Perhaps the premier computing effort these days is at the search engines. On one side is the folks trying to game the system to drive people to their website. On the other is the search engine companies trying to provide the service their users demand. Michael Martinez describes Why you cannot reverse engineer Google’s algorithm. In a nutshell it is because search engine algorithms are (a) extremely complex and (b) not static.

“There was a time, many years ago, when you could design a simple Web document, submit it to a search engine, and evaluate how the search engine processed the document. We called that reverse engineering the algorithm. … Inktomi changed all that. They made links important to have.

Still, here we are 12 years later and people are now trying to figure out how to topple Google from its pedestal. Google sneezes several million dollars an hour and people fall down and worship the Great Google Algorithm. Truth be told, Google’s Web indexing and searching processes may indeed be one of the greatest algorithms ever developed in human history — and the ironic thing is that links play a microscopic part in that process.

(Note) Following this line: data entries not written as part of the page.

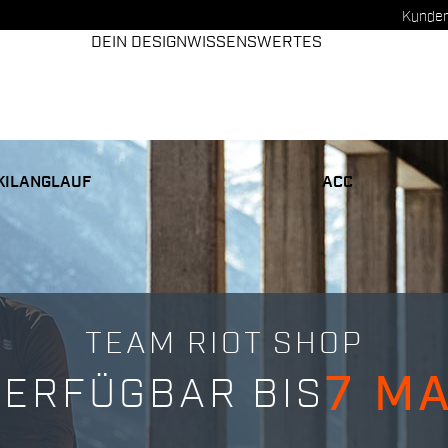
Kunden
DEIN DESIGN
WISSENSWERTES
KILANGLAUF
ACC
TEAM RIOT SHOP
7 MA
VERFÜGBAR BIS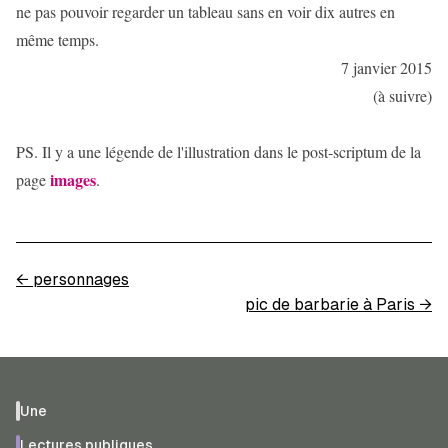
ne pas pouvoir regarder un tableau sans en voir dix autres en
même temps.
7 janvier 2015
(à suivre)
PS. Il y a une légende de l'illustration dans le post-scriptum de la
images
page
.
←
personnages
pic de barbarie à Paris
→
Une
Lectures publiques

The Great Google Algorithm is not a set of ranking factors; rather, it is a collection of protocols, operating systems, applications, databases, and occasional information retrieval processes.

If you want to assess the maturity of the SEO industry’s grasp of search technology, then look at the correlation studies and ranking factor surveys. They teach us how naive we still can be, as well as how creative we strive to be in influencing algorithms we cannot reverse engineer.”

With software, knowledge sticks. It is also sticky and tends to grow, sometimes in unpleasant ways. As time passes, simple algorithms have exceptions, special circumstances, and nifty tweaks tacked on. The knowledge base grows so the code base grows and the whole thing gets more and more complex. Occasionally, there is a burp and somebody tries to condense and consolidate and organize and categorize – this is why new programming languages and protocols keep showing up — but the issue of legacy code remains. It can be just too expensive to get out of COBOL!

The SEO (search engine optimizing of websites) business continues to be full of hype because there are too many gullible customers seeking magic bullets for their online business. Martinez describes the issue quite well.